## DIRECTIONS FOR THIS TASK
Go through the data below and copy it exactly, skipping every picture.

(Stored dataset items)
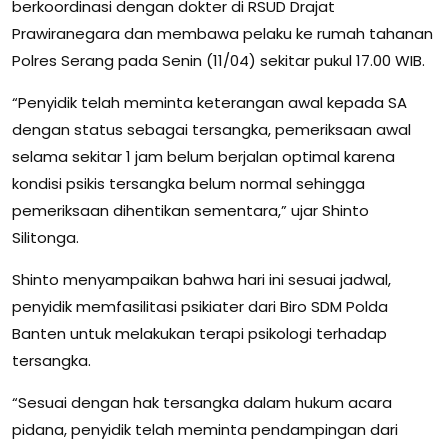
berkoordinasi dengan dokter di RSUD Drajat
Prawiranegara dan membawa pelaku ke rumah tahanan
Polres Serang pada Senin (11/04) sekitar pukul 17.00 WIB.
“Penyidik telah meminta keterangan awal kepada SA
dengan status sebagai tersangka, pemeriksaan awal
selama sekitar 1 jam belum berjalan optimal karena
kondisi psikis tersangka belum normal sehingga
pemeriksaan dihentikan sementara,” ujar Shinto
Silitonga.
Shinto menyampaikan bahwa hari ini sesuai jadwal,
penyidik memfasilitasi psikiater dari Biro SDM Polda
Banten untuk melakukan terapi psikologi terhadap
tersangka.
“Sesuai dengan hak tersangka dalam hukum acara
pidana, penyidik telah meminta pendampingan dari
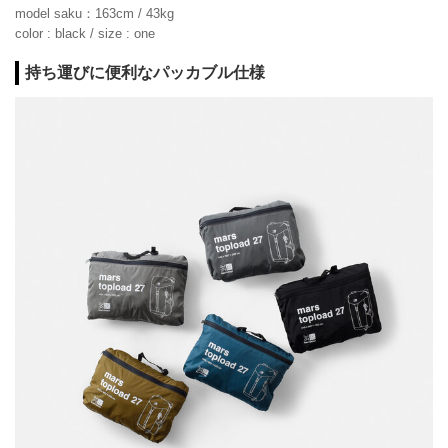
model saku：163cm / 43kg
color : black / size : one
持ち運びに便利なパッカブル仕様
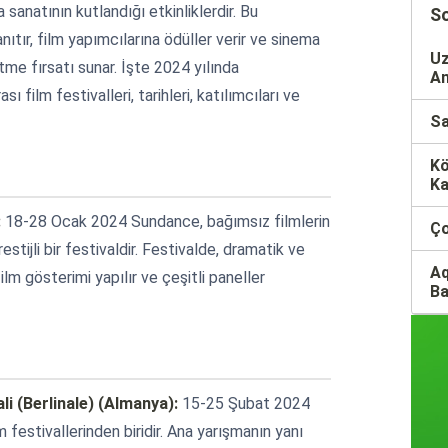
sanatının kutlandığı etkinliklerdir. Bu
So
tanıtır, film yapımcılarına ödüller verir ve sinema
Uz
me fırsatı sunar. İşte 2024 yılında
An
 film festivalleri, tarihleri, katılımcıları ve
Sa
Kö
Ka
:
18-28 Ocak 2024 Sundance, bağımsız filmlerin
Ço
estijli bir festivaldir. Festivalde, dramatik ve
Aq
lm gösterimi yapılır ve çeşitli paneller
Ba
ali (Berlinale) (Almanya):
15-25 Şubat 2024
m festivallerinden biridir. Ana yarışmanın yanı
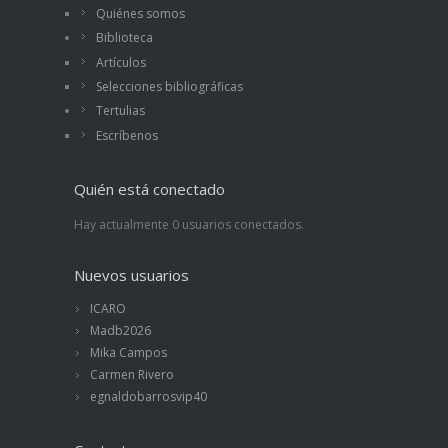
Quiénes somos
Biblioteca
Artículos
Selecciones bibliográficas
Tertulias
Escríbenos
Quién está conectado
Hay actualmente 0 usuarios conectados.
Nuevos usuarios
ICARO
Madb2026
Mika Campos
Carmen Rivero
egnaldobarrosvip40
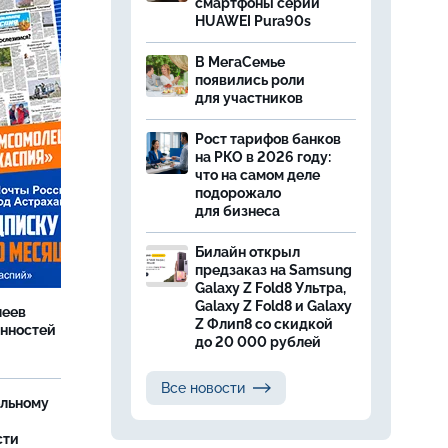
смартфоны серии
HUAWEI Pura90s
В МегаСемье
появились роли
для участников
Рост тарифов банков
на РКО в 2026 году:
что на самом деле
подорожало
для бизнеса
Билайн открыл
предзаказ на Samsung
Galaxy Z Fold8 Ультра,
Galaxy Z Fold8 и Galaxy
леев
Z Флип8 со скидкой
анностей
до 20 000 рублей
Все новости
ельному
сти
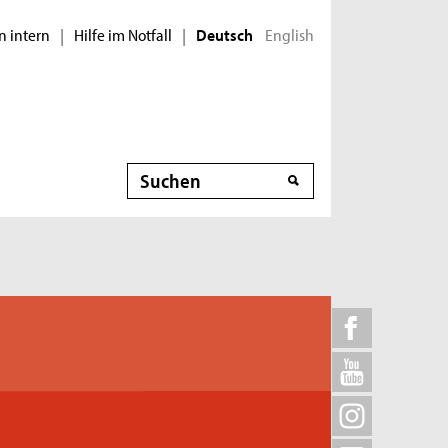
n intern
Hilfe im Notfall
English
|
|
Deutsch
Suche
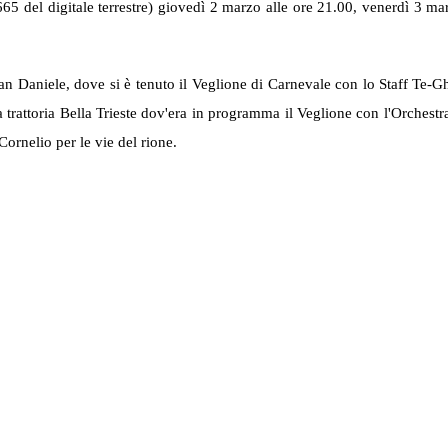
65 del digitale terrestre) giovedì 2 marzo alle ore 21.00, venerdì 3 m
n Daniele, dove si è tenuto il Veglione di Carnevale con lo Staff Te-G
lla trattoria Bella Trieste dov'era in programma il Veglione con l'Orchest
Cornelio per le vie del rione.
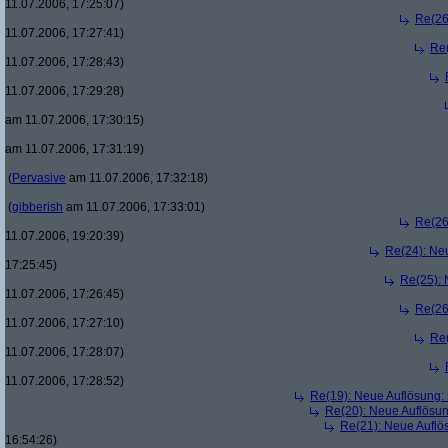
11.07.2006, 17:25:07)
Re(26
11.07.2006, 17:27:41)
Re
11.07.2006, 17:28:43)
11.07.2006, 17:29:28)
am 11.07.2006, 17:30:15)
am 11.07.2006, 17:31:19)
(
Pervasive
am 11.07.2006, 17:32:18)
(
gibberish
am 11.07.2006, 17:33:01)
Re(26
11.07.2006, 19:20:39)
Re(24): Ne
17:25:45)
Re(25):
11.07.2006, 17:26:45)
Re(26
11.07.2006, 17:27:10)
Re
11.07.2006, 17:28:07)
11.07.2006, 17:28:52)
Re(19): Neue Auflösung
Re(20): Neue Auflösu
Re(21): Neue Aufl
16:54:26)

## OUTPUT FOR THIS EXERCISE
berkoordinasi dengan dokter di RSUD Drajat
Prawiranegara dan membawa pelaku ke rumah tahanan
Polres Serang pada Senin (11/04) sekitar pukul 17.00 WIB.
“Penyidik telah meminta keterangan awal kepada SA
dengan status sebagai tersangka, pemeriksaan awal
selama sekitar 1 jam belum berjalan optimal karena
kondisi psikis tersangka belum normal sehingga
pemeriksaan dihentikan sementara,” ujar Shinto
Silitonga.
Shinto menyampaikan bahwa hari ini sesuai jadwal,
penyidik memfasilitasi psikiater dari Biro SDM Polda
Banten untuk melakukan terapi psikologi terhadap
tersangka.
“Sesuai dengan hak tersangka dalam hukum acara
pidana, penyidik telah meminta pendampingan dari
model saku：163cm / 43kg
color : black / size : one
持ち運びに便利なパッカブル仕様
sanatının kutlandığı etkinliklerdir. Bu
So
tanıtır, film yapımcılarına ödüller verir ve sinema
Uz
me fırsatı sunar. İşte 2024 yılında
An
 film festivalleri, tarihleri, katılımcıları ve
Sa
Kö
Ka
:
18-28 Ocak 2024 Sundance, bağımsız filmlerin
Ço
estijli bir festivaldir. Festivalde, dramatik ve
Aq
lm gösterimi yapılır ve çeşitli paneller
Ba
ali (Berlinale) (Almanya):
15-25 Şubat 2024
m festivallerinden biridir. Ana yarışmanın yanı
Quiénes somos
Biblioteca
Artículos
Selecciones bibliográficas
Tertulias
Escríbenos
Quién está conectado
Hay actualmente 0 usuarios conectados.
Nuevos usuarios
ICARO
Madb2026
Mika Campos
Carmen Rivero
egnaldobarrosvip40
смартфоны серии
HUAWEI Pura90s
В МегаСемье
появились роли
для участников
Рост тарифов банков
на РКО в 2026 году:
что на самом деле
подорожало
для бизнеса
Билайн открыл
предзаказ на Samsung
Galaxy Z Fold8 Ультра,
Galaxy Z Fold8 и Galaxy
леев
Z Флип8 со скидкой
анностей
до 20 000 рублей
Все новости
ельному
сти
n intern
Hilfe im Notfall
English
|
|
Deutsch
Suche
65 del digitale terrestre) giovedì 2 marzo alle ore 21.00, venerdì 3 m
n Daniele, dove si è tenuto il Veglione di Carnevale con lo Staff Te-G
lla trattoria Bella Trieste dov'era in programma il Veglione con l'Orchest
Cornelio per le vie del rione.
11.07.2006, 17:25:07)
Re(26
11.07.2006, 17:27:41)
Re
11.07.2006, 17:28:43)
11.07.2006, 17:29:28)
am 11.07.2006, 17:30:15)
am 11.07.2006, 17:31:19)
(
Pervasive
am 11.07.2006, 17:32:18)
(
gibberish
am 11.07.2006, 17:33:01)
Re(26
11.07.2006, 19:20:39)
Re(24): Ne
17:25:45)
Re(25):
11.07.2006, 17:26:45)
Re(26
11.07.2006, 17:27:10)
Re
11.07.2006, 17:28:07)
11.07.2006, 17:28:52)
Re(19): Neue Auflösung
Re(20): Neue Auflösu
Re(21): Neue Aufl
16:54:26)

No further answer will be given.